/twiddit

Data Engineering Project @ Insight Data Science

Primary LanguagePython

Twiddit

Use reddit comments dataset to classify the twitter messages to the subreddit topics. The tweet is classified to a subreddit topic with the highest term frequency–inverse document frequency (tf-idf) metric.

Demo

https://www.youtube.com/watch?v=WyDrYVslKXY (or http://twiddit.site)

Purpose and Use Cases

Knowing what people are talking about and the people's interests are useful for digital marketing and social media monitoring.

Proposed Architecture

See the slides for the data pipeline: https://docs.google.com/presentation/d/1-tYs0eIeKXNV5WvOdctHIi5myJ9o4_DX8Mx5SVk2wug/edit#slide=id.g306586f75a_0_725 (or http://twiddit.site/slides)

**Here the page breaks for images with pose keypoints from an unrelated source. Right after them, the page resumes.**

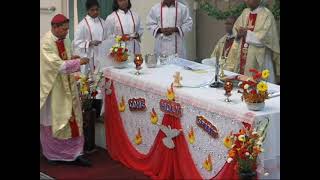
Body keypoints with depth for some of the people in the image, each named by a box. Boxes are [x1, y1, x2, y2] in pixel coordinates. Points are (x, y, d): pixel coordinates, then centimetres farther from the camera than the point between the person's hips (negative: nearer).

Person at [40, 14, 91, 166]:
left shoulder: (65, 41, 6)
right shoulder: (46, 43, -18)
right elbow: (57, 65, -24)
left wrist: (72, 59, -3)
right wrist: (77, 61, -22)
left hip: (67, 87, 7)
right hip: (52, 88, -7)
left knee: (72, 119, 3)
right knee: (52, 121, 6)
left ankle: (74, 153, 8)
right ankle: (52, 154, 21)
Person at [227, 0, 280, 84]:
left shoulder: (267, 15, -10)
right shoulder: (245, 12, 11)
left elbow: (264, 37, -17)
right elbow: (236, 29, 12)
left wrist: (247, 33, -14)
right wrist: (239, 34, -10)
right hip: (242, 56, 6)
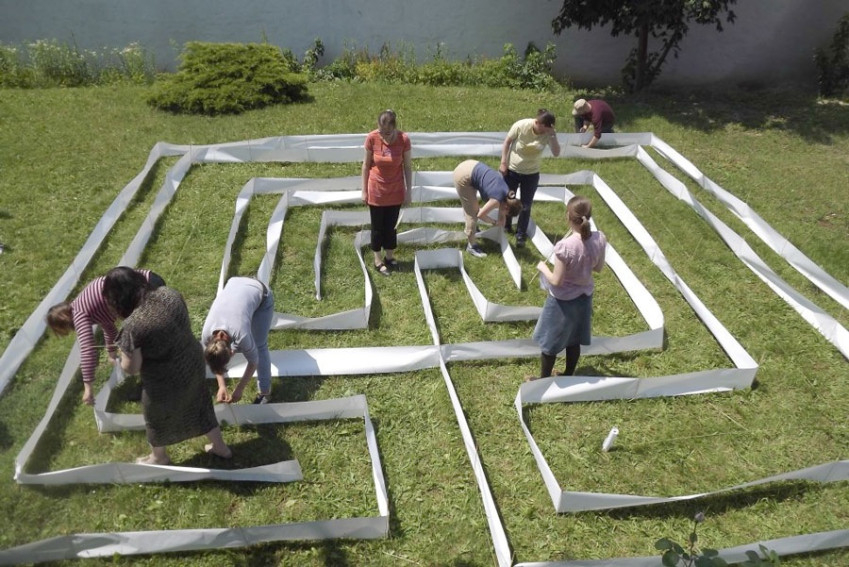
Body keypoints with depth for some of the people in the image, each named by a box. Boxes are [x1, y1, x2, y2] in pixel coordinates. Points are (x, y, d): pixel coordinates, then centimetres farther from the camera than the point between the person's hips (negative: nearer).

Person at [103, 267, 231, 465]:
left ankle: (159, 457, 53)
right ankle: (220, 446, 49)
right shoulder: (169, 293, -13)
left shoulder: (132, 327, -31)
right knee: (199, 404, 29)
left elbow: (131, 368, -20)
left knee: (157, 418, 25)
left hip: (166, 381, -5)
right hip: (194, 360, 6)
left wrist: (123, 357, 1)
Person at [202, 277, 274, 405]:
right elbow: (213, 357, -3)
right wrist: (222, 386, -6)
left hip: (261, 294, -4)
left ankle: (264, 391, 8)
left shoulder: (242, 335, -38)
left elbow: (253, 362, -18)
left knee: (259, 346, -4)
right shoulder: (207, 333, -25)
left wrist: (240, 389, -11)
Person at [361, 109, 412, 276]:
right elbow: (366, 164, -5)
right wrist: (364, 190, -2)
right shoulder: (372, 138, -17)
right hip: (376, 190, -1)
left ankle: (389, 256, 34)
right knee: (377, 226, 11)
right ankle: (378, 260, 26)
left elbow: (408, 166, -5)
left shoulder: (404, 139, -17)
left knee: (391, 225, 14)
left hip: (395, 191, 1)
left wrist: (408, 191, -2)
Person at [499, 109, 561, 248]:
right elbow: (507, 141, -11)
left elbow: (556, 153, -26)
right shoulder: (521, 125, -25)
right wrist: (503, 162, -10)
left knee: (526, 206, 7)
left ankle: (520, 235, 22)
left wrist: (553, 136, -38)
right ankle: (506, 226, 42)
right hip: (512, 170, -1)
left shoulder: (548, 133, -19)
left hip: (531, 174, 1)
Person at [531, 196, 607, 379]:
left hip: (562, 301, -5)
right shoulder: (599, 239, -15)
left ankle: (543, 380, 36)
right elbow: (598, 268, 1)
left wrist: (542, 267, -6)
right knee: (574, 340, 26)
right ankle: (569, 376, 45)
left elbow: (556, 281, -23)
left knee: (550, 343, 17)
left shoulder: (565, 246, -32)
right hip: (584, 297, 6)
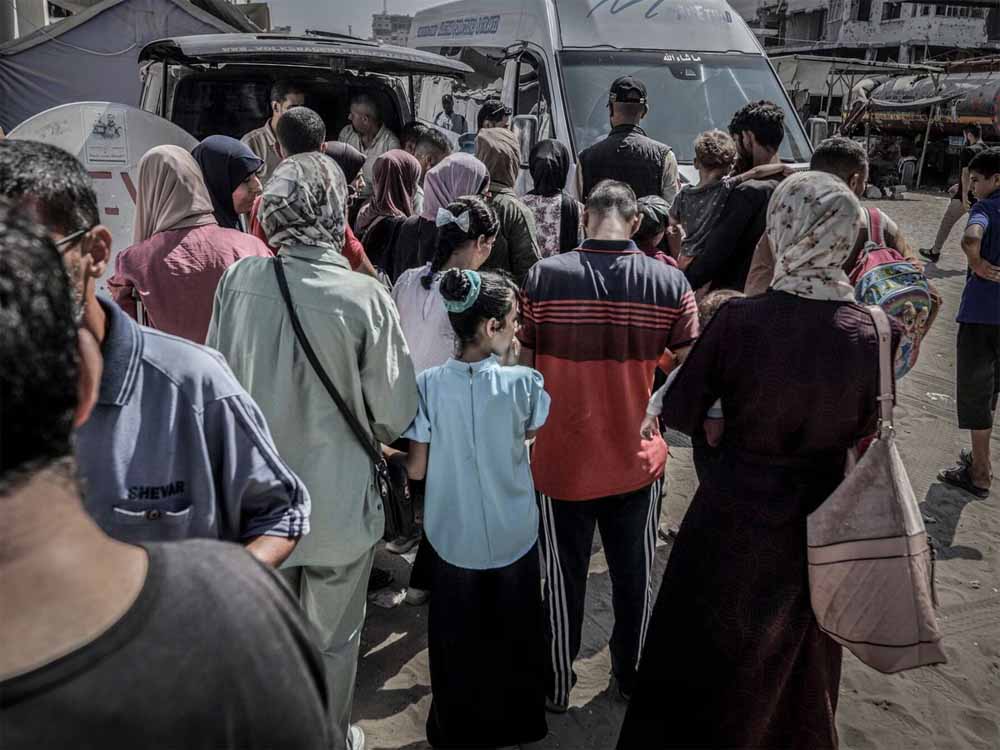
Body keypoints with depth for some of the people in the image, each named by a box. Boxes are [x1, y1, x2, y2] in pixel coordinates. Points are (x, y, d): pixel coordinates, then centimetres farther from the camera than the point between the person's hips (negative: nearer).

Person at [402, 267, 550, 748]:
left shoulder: (429, 385, -15)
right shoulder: (522, 382, -17)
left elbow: (416, 470, -8)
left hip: (454, 539, 1)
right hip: (513, 537, -1)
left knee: (457, 642, 21)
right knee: (513, 638, 21)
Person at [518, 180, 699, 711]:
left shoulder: (544, 276, -14)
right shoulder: (670, 283, -11)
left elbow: (524, 368, -6)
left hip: (562, 462, -1)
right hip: (637, 463, 1)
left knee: (564, 581, 16)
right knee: (634, 578, 21)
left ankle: (556, 686, 34)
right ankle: (631, 676, 40)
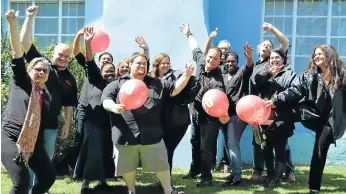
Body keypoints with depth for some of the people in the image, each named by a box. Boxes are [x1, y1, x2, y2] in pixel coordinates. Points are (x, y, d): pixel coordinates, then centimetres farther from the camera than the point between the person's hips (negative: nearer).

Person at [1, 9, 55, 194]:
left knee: (49, 176, 5)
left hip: (33, 142, 6)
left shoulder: (46, 95, 16)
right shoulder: (21, 81, 1)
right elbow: (17, 53, -9)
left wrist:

Technologies well-suited to solve the challenges

Spark - batch process reddit dataset to generate term-frequency table for every word and every subreddit.

Spark Streaming - stream process the twitter message and classify.

Kafka - handle the twitter streaming messages.

Cassandra - a database with high availability for Spark Streaming to query the term-frequency table and class.

The primary engineering challenges

Streaming process tiwtter message at the rate of 1000/sec. Classify every tweet into over 34,000 subreddit topics.